Tokenization is rapidly transitioning from pilot projects to practical applications, with the World Economic Forum projecting up to $700 billion in private equity and venture capital assets poised for tokenization. This evolution could transform the structure of global finance. Across the Asia-Pacific (APAC) region, countries are already taking decisive steps. Hong Kong’s spot ETFs attracted $400 million on launch day, Japan is preparing an SBI–Franklin Templeton-backed ETF, and Singapore’s Monetary Authority (MAS) is finalizing tokenization frameworks.
In an interview with BeInCrypto, Max Gokhman, Deputy CIO at Franklin Templeton Investment Solutions, emphasized that retail investors will likely drive early liquidity, followed by institutional adoption once secondary markets mature. Japan’s Financial Services Agency (FSA) updated its fund guidelines in 2025 to enable new ETF structures, underscoring a retail-first approach that could pave the way for institutional growth.

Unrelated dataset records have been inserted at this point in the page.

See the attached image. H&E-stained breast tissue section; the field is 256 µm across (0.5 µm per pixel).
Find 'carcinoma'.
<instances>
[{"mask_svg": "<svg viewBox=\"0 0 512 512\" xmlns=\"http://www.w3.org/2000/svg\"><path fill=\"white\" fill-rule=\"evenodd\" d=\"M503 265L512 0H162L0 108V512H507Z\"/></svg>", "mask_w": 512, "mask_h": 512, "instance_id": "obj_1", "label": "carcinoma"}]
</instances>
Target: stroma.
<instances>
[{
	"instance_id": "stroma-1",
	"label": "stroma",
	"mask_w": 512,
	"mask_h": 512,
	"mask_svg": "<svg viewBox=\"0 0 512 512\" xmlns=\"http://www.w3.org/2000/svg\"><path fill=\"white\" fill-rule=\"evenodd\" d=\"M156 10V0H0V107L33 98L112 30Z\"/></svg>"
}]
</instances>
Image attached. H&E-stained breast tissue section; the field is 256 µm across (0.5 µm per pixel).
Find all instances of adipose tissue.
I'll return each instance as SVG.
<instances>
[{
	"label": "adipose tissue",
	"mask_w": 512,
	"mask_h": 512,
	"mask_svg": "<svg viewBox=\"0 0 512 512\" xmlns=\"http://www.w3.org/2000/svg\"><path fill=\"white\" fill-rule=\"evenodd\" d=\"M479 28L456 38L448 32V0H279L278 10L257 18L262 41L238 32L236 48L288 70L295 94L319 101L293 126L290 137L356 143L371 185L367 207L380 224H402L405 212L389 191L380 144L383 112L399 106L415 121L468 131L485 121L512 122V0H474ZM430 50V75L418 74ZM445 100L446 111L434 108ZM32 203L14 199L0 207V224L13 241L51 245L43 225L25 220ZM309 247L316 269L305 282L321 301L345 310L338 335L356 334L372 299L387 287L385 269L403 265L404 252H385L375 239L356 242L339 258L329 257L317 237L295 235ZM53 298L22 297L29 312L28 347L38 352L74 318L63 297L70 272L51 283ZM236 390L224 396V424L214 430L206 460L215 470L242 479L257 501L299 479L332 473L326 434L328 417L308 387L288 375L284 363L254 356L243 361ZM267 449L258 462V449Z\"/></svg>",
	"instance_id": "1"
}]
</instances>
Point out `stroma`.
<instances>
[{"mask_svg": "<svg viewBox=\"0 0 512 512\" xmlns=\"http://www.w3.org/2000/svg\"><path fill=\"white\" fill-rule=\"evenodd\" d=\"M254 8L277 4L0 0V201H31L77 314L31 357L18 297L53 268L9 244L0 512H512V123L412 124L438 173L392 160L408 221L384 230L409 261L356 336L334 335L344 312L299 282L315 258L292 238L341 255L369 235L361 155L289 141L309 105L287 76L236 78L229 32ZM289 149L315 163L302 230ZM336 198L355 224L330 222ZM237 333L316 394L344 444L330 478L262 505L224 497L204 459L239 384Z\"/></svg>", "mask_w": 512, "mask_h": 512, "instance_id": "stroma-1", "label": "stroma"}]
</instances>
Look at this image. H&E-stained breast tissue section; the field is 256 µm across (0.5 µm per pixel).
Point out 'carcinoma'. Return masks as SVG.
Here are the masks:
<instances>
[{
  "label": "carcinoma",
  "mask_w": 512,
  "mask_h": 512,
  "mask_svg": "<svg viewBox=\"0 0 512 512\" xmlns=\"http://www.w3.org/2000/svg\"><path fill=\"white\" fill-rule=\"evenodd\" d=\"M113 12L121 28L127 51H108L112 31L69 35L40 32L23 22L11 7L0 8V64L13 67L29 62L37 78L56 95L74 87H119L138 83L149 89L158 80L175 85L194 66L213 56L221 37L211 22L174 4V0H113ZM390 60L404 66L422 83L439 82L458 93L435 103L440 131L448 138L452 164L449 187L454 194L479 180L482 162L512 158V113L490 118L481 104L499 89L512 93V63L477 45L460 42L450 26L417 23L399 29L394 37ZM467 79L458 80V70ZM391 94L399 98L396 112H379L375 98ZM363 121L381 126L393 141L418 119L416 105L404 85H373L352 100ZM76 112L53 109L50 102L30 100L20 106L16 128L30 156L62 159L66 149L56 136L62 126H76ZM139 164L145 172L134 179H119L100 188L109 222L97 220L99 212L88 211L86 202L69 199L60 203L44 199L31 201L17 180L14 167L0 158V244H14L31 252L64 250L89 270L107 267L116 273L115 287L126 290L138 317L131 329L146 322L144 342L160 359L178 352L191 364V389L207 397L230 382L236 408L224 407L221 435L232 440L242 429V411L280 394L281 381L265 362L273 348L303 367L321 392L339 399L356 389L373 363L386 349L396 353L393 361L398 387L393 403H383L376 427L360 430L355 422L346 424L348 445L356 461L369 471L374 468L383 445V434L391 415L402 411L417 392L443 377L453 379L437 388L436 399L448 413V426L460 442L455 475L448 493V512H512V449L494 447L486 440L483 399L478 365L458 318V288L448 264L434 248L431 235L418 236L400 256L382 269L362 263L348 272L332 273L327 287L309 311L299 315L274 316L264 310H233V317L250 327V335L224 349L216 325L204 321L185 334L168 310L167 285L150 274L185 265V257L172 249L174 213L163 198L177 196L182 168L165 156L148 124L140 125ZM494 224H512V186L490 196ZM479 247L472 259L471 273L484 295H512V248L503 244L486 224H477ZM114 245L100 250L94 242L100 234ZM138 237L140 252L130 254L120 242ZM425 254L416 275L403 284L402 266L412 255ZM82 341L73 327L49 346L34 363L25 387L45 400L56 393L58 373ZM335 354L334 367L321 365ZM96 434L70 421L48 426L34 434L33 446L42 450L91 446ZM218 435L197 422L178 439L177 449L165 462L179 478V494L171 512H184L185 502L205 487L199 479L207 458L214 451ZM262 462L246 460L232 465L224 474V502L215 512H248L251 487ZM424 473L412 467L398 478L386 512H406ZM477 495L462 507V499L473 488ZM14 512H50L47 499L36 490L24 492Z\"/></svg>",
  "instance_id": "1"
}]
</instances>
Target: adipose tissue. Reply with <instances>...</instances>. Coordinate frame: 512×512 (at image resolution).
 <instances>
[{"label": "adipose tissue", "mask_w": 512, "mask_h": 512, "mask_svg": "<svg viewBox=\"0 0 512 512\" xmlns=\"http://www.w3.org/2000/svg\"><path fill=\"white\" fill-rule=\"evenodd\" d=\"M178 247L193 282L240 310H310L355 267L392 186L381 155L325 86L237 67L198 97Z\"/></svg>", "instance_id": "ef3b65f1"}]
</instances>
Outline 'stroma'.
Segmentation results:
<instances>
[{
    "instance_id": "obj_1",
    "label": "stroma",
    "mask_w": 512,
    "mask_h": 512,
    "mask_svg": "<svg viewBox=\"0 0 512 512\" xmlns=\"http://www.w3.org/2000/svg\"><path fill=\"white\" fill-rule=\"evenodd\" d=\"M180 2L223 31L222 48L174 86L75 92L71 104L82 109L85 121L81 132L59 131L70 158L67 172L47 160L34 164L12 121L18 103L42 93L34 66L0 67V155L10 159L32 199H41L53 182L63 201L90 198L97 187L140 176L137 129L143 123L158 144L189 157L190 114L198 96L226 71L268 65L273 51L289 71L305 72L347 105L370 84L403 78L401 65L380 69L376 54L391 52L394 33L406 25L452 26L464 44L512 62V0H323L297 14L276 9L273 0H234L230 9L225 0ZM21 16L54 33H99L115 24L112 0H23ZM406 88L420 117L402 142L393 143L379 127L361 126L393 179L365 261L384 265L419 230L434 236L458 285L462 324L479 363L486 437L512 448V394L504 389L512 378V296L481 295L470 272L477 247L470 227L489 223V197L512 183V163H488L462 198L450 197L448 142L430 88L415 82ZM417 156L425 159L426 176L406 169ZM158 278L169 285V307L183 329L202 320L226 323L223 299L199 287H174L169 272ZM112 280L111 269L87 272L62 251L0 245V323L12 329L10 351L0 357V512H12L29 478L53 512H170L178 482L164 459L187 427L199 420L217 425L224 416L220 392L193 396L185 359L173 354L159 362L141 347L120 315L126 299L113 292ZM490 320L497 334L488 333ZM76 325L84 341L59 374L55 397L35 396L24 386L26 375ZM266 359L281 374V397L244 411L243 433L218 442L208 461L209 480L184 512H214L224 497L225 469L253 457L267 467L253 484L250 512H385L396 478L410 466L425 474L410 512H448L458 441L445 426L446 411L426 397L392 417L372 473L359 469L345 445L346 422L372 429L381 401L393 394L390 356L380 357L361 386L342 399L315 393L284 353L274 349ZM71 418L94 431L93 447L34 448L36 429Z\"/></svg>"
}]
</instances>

Before ETFs, investors turned to proxy assets like MetaPlanet’s Bitcoin accumulation and Solana’s $2.7 billion lending commitments, revealing strong demand but also higher systemic risks. Gokhman argued that tokenized ETFs will reduce leverage and counterparty exposure by ensuring assets are held directly on-chain.
Singapore’s Project Guardian exemplifies APAC’s leadership, expanding tokenized fund access to retail investors by 2027. The WEF projects 10% of the $7 trillion PE/VC market could be tokenized by 2030. Meanwhile, the U.S. lags amid regulatory uncertainty, while European markets remain compliance-focused.
Gokhman noted that APAC investors—particularly family offices—are driving sophisticated digital strategies, viewing tokenization as a long-term portfolio transformation rather than mere exposure. As digital assets trade continuously, he remarked, “Money never sleeps, but tokens don’t.”
With tokenized treasuries surpassing $5.5 billion and stablecoins reaching $224.9 billion, ETFs are just the starting point. Franklin Templeton is exploring new tokenized vehicles and partnerships to build on-chain infrastructure, signaling a future where all assets could exist in tokenized form.